[Supplied material]

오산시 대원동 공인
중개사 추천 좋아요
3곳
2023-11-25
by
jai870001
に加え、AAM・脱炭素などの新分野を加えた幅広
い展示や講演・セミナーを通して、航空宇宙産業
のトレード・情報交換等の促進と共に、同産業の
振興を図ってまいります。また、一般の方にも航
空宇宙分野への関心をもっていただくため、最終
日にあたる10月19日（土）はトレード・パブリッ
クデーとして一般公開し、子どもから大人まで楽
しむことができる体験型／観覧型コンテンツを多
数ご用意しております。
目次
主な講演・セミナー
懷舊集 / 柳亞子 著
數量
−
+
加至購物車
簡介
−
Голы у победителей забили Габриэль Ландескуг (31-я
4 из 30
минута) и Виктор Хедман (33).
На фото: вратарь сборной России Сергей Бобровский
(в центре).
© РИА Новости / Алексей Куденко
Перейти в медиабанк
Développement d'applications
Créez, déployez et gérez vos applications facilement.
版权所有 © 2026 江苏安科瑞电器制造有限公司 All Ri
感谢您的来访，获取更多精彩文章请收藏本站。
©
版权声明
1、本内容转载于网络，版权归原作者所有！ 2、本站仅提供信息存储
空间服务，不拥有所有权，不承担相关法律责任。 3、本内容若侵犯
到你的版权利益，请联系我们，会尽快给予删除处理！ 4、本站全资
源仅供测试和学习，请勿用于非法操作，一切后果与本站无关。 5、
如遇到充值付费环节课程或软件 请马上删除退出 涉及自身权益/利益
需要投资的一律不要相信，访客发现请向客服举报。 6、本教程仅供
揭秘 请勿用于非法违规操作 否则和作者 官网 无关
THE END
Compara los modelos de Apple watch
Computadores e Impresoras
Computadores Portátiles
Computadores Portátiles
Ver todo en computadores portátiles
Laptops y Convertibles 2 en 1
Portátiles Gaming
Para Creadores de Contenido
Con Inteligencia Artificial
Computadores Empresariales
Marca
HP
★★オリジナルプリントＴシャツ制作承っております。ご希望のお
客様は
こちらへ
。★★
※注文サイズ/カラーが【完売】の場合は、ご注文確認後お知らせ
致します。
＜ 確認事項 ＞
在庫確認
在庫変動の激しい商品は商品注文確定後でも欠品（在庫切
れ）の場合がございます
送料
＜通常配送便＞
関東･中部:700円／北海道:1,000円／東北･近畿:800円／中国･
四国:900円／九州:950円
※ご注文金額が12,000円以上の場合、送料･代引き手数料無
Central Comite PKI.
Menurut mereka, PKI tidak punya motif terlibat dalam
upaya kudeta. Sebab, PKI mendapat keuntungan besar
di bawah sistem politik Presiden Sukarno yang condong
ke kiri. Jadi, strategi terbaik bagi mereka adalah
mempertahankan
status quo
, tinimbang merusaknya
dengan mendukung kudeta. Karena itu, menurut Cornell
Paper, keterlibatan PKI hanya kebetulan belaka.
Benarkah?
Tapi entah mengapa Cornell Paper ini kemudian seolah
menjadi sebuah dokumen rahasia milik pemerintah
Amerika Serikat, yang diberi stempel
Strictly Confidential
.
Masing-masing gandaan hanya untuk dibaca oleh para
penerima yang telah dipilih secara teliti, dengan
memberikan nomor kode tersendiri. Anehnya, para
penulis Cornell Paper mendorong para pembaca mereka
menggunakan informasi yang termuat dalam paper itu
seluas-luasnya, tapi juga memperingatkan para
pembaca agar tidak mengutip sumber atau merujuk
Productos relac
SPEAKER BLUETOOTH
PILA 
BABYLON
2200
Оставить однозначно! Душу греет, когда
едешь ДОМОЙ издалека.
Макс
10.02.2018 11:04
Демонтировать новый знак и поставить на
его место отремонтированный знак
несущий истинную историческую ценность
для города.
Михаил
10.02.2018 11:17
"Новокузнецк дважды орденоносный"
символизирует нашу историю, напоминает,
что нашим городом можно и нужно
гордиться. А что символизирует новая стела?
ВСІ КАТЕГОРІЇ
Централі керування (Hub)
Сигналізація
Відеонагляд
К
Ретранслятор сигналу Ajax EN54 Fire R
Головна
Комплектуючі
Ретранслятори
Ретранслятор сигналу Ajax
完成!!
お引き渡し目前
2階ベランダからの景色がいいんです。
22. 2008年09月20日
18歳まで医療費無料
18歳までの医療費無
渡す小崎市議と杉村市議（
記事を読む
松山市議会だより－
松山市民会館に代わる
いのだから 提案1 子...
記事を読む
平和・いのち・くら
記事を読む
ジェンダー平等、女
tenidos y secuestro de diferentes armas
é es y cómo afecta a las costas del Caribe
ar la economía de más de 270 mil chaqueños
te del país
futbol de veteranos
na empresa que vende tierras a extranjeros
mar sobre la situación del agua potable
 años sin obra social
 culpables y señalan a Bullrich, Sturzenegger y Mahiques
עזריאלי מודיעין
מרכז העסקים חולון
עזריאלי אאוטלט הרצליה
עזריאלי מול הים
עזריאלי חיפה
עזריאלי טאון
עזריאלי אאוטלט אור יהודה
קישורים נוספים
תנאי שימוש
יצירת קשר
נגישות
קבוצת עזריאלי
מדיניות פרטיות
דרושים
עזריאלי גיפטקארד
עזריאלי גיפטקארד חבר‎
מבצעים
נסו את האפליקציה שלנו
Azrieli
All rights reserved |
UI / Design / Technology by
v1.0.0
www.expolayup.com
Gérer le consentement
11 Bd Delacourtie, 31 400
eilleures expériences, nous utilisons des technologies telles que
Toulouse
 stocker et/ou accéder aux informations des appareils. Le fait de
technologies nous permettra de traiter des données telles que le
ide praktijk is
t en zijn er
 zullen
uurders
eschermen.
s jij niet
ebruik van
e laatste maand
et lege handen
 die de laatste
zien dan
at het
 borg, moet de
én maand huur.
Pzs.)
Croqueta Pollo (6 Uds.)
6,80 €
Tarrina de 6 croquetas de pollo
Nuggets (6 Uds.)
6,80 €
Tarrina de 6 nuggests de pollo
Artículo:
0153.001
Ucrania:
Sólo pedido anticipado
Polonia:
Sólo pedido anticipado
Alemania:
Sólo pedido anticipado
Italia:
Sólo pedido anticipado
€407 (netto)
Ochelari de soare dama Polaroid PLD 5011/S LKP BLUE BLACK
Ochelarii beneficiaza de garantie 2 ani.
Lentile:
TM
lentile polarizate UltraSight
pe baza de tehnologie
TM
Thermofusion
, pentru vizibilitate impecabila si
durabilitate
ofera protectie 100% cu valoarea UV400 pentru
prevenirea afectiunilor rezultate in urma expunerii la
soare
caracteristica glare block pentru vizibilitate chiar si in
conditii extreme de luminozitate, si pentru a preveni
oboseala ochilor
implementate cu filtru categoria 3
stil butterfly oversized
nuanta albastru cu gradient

[Work instructions] Select each line of the rows above that contains the string "Tarrina", where case counts.

[Solution to this exercise]
Tarrina de 6 croquetas de pollo
Tarrina de 6 nuggests de pollo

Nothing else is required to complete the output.